我環顧著周圍的環境和在場的所有人,我感覺自己和他們好像是兩個世界的人,我在看他們的時候,就像是透過一根連接兩個世界的窺鏡在窺視他們,那種感覺,就好像他們都是電視裏的人,而我,就坐在電視機前,看著他們臉上的表情,以及他們的一舉一動。

片刻之後,我心裏莫名地沈了一下,之後我幾乎是處於本能地放下番天印,朝著屍魃剛才停留過的地方深深作揖。

作完這個揖,我才算是真正覺得自己回覆了正常了,我不再是另外一個世界的人了,我終於可能感受到潮濕,透過鞋底,我也能感覺到地面上的碎石已經硌腳。

而在這之後,一陣虛脫頓時在我的全身蔓延開來,左肋的疼痛感變得比之前還好強烈,那種劇烈的疼痛瞬間讓我的腦子短路,我只感覺兩眼一黑,然後就失去了知覺。

我曾聽莊師兄說,人在深度昏迷的時候,其實還是有自主意識的,在這種時候,人依舊會做夢。

可我昏迷的時候從來不做夢,至少我不記得我做過夢。

所以我昏迷的時候,時間仿佛流逝的非常快,我感覺自己好像只是閉了閉眼,又睜開了眼,卻發現自己已經躺在了病房裏。

仙兒和羅菲就守在我身邊,兩個人在聊天,羅菲手裏還拿著水果刀,以及一個削了一半的蘋果,空氣中飄著一股新鮮蘋果的清香,在這股香味之外,還有一股淡淡的消毒水味。

床很軟,我試著坐起身來,可左肋依舊很疼,背部和腰部稍一用力,針紮似的疼痛就讓我忍不住“哼”了一聲。

仙兒和羅菲聽到我的聲音,同時朝我這邊看了過來。

仙兒看著我,先是長長松了口氣,之後又對羅菲說:“菲,你給柴爺打電話說一聲吧,別讓他老掛念著。

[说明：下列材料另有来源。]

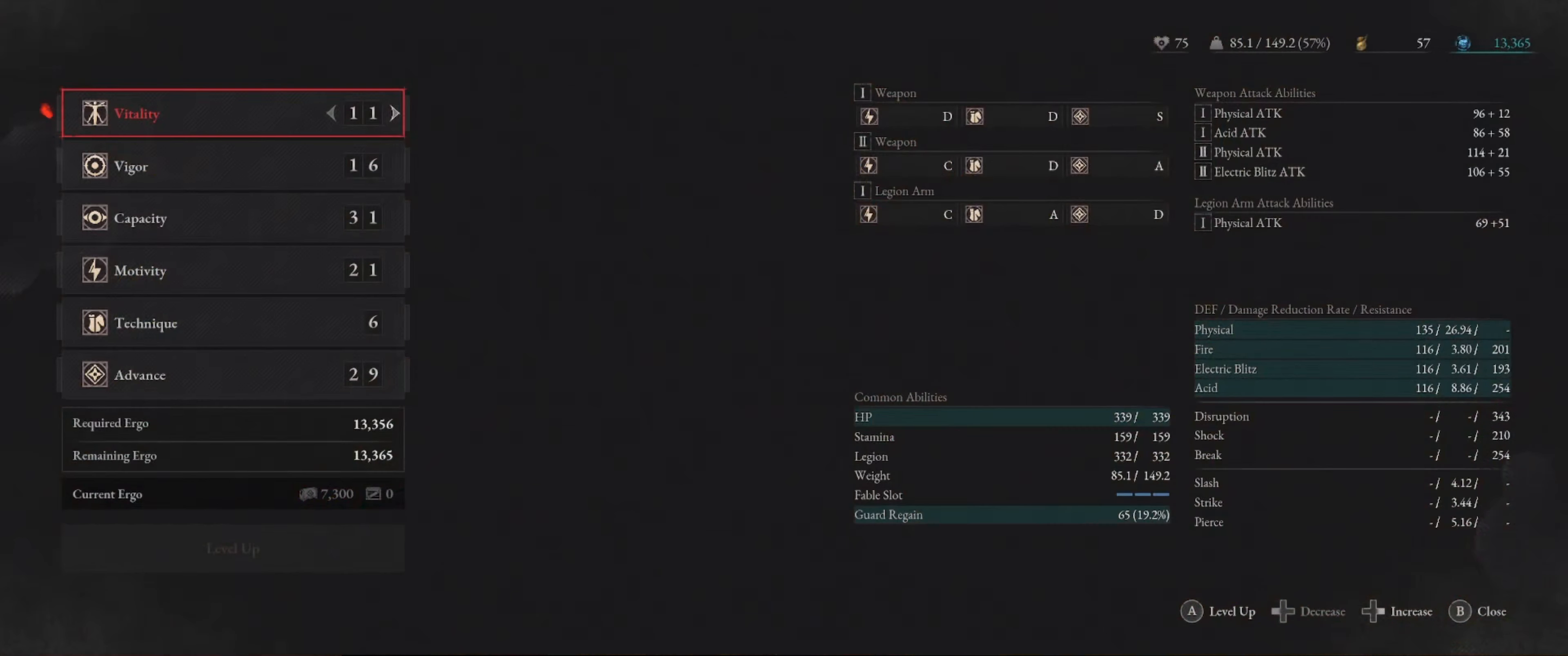
{"buttons": [], "left_stick": "center", "right_stick": "center", "events": [[150, "DPAD_DOWN", "up"], [250, "DPAD_DOWN", "down"], [350, "DPAD_DOWN", "up"]]}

”

羅菲朝著露出了一個大大的笑臉,之後就撥通了我師父的電話,告訴師父我已經醒了。

在羅菲跟我師父打電話的時候,我就問仙兒:“我昏迷多長時間了?”

仙兒嘆口氣,說:“三天了。唉,都怪那個陳道長,在你身上貼了張回春符,那種符箓,可以在短時間內激發人的體能,可符箓失效之後,卻要睡上三天三夜。”

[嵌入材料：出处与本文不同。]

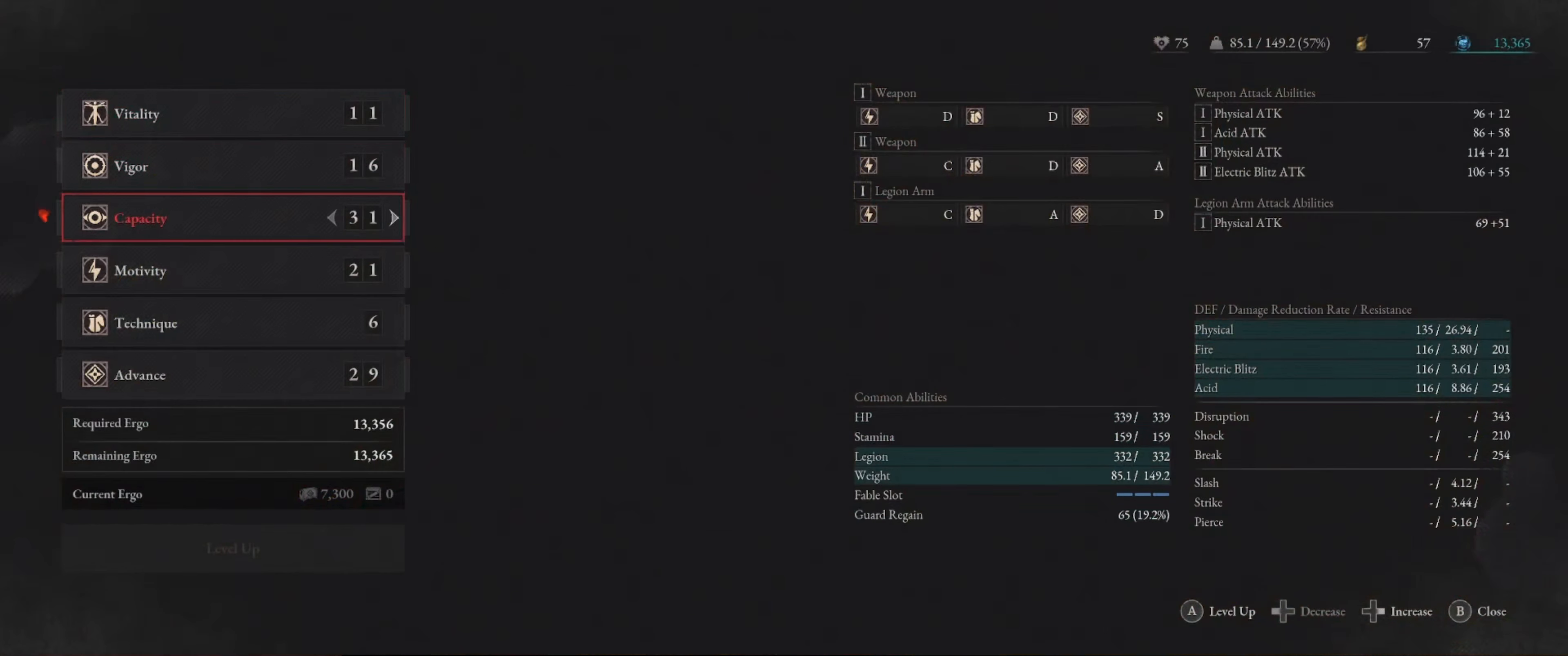
{"buttons": [], "left_stick": "center", "right_stick": "center", "events": [[100, "DPAD_RIGHT", "down"], [250, "DPAD_RIGHT", "up"]]}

怪不得催動番天印的時候我感覺不到疼痛,原來是陳道長在我身上貼了符。

我也松了口氣,說:“我是因為這個才昏迷的啊?嗨,在墓裏的時候,我突然感覺眼前一黑,還以為是傷勢太重,快要死了呢。劉尚昂和梁厚載他們呢?”

仙兒白我一眼,說:“陳道長的回春符只是你昏迷的誘因之一,另外一個原因,還是因為你傷勢過重。你是不知道,剛送你到醫院的時候,醫生說你肋骨斷了四根,有一根錯了位,險些紮進腎臟裏,可把我們這些人嚇壞了。好在你命夠硬,沒死成。大仙和瘦猴買飯去了,已經出去二十分鐘了,估計再有一會就回來。”

聽著仙兒的話,我突然有一種感覺,我覺得,她和羅菲的關系,好像比之前好了很多。也不知道這是不是我的錯覺。

羅菲此時已經掛了電話,回頭來對我說:“柴爺他們一會就過來。”

我看著她手裏的蘋果,聞到從蘋果那飄來的香味,我就忍不住問她:“你手裏那個蘋果,給我削的嗎?”

“美得你。”仙兒在旁邊插嘴道:“你剛動了刀,最近這段時間只能吃流食。”

動刀?怎麽還動刀了?

我想掀開被子看看什麽情況,仙兒卻一把按住了我的手,對我說:“別亂動!你有一根肋骨碎裂面比較大,骨片紮進了腹腔裏,可不得動刀嗎。也就是你,身子骨硬,要是換成別人,挨了屍魃這一下,估計現在已經到閻王老爺家喝早茶去了。”